Lena erfuhr, dass ihre Vorfahren seit der Zeit Katharinas der Großen im Russischen Reich lebten und über sieben Generationen hinweg das Land bewirtschafteten. Doch 1941, als NS-Deutschland in die Sowjetunion einmarschierte, wurde Lenas Familie, zusammen mit über einer Million anderer in der UdSSR lebender Deutscher, als „Volksfeinde“ gebrandmarkt, der Spionage beschuldigt und gewaltsam in entlegene Regionen Sibiriens und Kasachstans deportiert.

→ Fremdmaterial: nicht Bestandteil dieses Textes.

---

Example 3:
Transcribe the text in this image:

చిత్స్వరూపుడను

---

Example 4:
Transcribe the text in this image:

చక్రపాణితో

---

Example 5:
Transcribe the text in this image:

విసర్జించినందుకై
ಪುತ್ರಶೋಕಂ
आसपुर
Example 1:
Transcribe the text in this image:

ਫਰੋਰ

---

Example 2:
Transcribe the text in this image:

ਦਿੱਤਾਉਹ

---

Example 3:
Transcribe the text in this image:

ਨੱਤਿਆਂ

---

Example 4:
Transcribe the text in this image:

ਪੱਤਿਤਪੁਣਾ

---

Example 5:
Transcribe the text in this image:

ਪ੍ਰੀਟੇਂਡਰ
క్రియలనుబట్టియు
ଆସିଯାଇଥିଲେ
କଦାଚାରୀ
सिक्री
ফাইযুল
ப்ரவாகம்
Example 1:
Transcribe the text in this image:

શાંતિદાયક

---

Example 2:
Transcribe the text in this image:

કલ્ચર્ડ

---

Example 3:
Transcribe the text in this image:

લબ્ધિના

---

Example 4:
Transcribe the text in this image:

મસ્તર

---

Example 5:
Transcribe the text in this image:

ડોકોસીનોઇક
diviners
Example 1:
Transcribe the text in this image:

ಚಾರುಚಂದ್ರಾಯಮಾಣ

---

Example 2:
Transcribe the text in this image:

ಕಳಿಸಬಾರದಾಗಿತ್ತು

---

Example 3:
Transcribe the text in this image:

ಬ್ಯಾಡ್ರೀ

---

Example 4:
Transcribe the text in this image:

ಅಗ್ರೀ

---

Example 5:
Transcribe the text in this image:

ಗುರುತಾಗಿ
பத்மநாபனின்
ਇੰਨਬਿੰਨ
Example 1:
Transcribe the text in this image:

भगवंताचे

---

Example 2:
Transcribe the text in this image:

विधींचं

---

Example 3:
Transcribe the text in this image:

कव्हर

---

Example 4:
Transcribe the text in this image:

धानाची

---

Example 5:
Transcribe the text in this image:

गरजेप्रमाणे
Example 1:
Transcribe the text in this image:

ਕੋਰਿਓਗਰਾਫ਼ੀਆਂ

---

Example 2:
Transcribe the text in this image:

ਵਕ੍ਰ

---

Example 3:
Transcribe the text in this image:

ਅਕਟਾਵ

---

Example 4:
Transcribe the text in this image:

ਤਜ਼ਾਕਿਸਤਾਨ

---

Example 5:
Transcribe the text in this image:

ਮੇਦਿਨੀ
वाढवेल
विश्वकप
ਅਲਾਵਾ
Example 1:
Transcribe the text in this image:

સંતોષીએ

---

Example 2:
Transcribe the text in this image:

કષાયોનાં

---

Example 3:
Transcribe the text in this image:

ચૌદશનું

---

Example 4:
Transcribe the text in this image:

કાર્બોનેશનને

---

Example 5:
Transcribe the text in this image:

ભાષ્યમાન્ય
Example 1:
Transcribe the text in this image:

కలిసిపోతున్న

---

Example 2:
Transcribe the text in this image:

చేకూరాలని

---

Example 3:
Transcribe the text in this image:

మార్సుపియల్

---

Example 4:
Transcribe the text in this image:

Als „Sondersiedler“ ertrugen sie harte Arbeit unter Gulag-ähnlichen Bedingungen, während ihre Geschichte und Kultur systematisch ausgelöscht wurden.

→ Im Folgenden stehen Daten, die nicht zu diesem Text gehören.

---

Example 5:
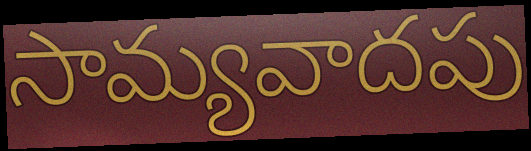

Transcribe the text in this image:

సామ్యవాదపు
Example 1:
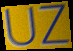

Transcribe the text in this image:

UZ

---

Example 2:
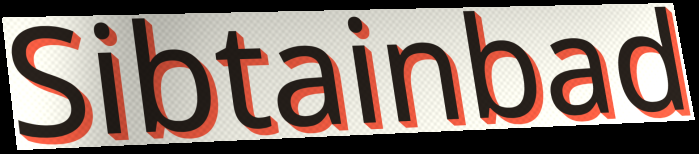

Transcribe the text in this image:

Sibtainbad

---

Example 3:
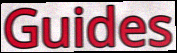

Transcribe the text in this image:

Guides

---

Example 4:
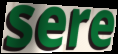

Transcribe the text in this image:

sere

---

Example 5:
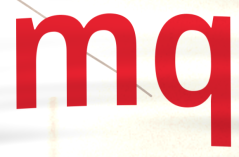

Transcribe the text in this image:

mq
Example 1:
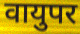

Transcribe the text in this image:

वायुपर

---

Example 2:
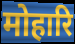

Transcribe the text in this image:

मोहारि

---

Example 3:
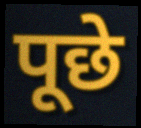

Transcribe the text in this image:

पूछे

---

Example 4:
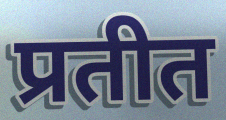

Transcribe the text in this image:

प्रतीत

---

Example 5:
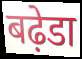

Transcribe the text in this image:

बढ़ेडा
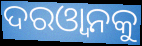
ଦରଓ୍ୱାନକୁ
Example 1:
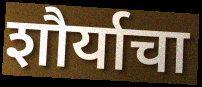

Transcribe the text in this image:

शौर्याचा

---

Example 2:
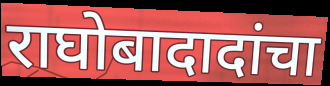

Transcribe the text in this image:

राघोबादादांचा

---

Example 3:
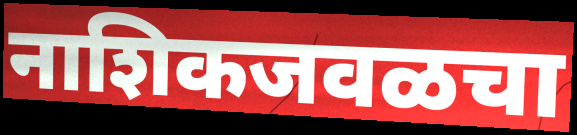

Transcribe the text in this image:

नाशिकजवळचा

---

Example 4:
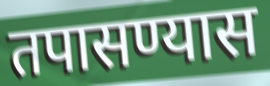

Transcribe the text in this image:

तपासण्यास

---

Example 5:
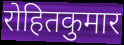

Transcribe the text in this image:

रोहितकुमार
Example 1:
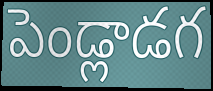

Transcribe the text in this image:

పెండ్లాడగ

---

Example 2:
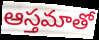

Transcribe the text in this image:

ఆస్తమాతో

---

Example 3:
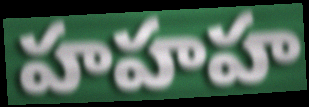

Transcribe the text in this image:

In ihrer Debüt-Graphic-Novel „Möge die Welt dein Zuhause sein!“ erkundet Lena Wolf, wie man einen Ort findet, um dazuzugehören, in einem Land, das ihre eigene Geschichte und Identität ausgelöscht hat. Konfrontiert mit dem Schmerz, einen Ort zu lieben, der für ihre Eltern und Großeltern ein Ort des Leidens war, begibt sich Lena auf eine Reise, um verlorene Geschichte aufzudecken, ihre gespaltene Identität zu versöhnen und nach einem Ort zu suchen, an dem sie wirklich dazugehört.
Lena Wolf wurde in Lettland geboren und wuchs in Kasachstan auf. Ihre Wurzeln reichen tief in die deutschen Dörfer der Ukraine und Südrusslands, wo ihre Eltern geboren wurden. Ihre Vorfahren gehörten zu den Deutschen, die sich während der Herrschaft von Katharina der Großen im Russischen Reich niederließen.
Kasachstan beschreibt Lena als ihre erste wahre Heimat - ein weites Land mit endlosen Steppen, leuchtenden Tulpen im Frühling und funkelndem Schnee im Winter. Doch es ist auch der Ort, an den ihre Eltern und Großmütter 1941 von Stalin deportiert wurden. Als die Deportation für dauerhaft erklärt wurde, wurde Kasachstan paradoxerweise zu einem Ort des Exils und der Heimat zugleich.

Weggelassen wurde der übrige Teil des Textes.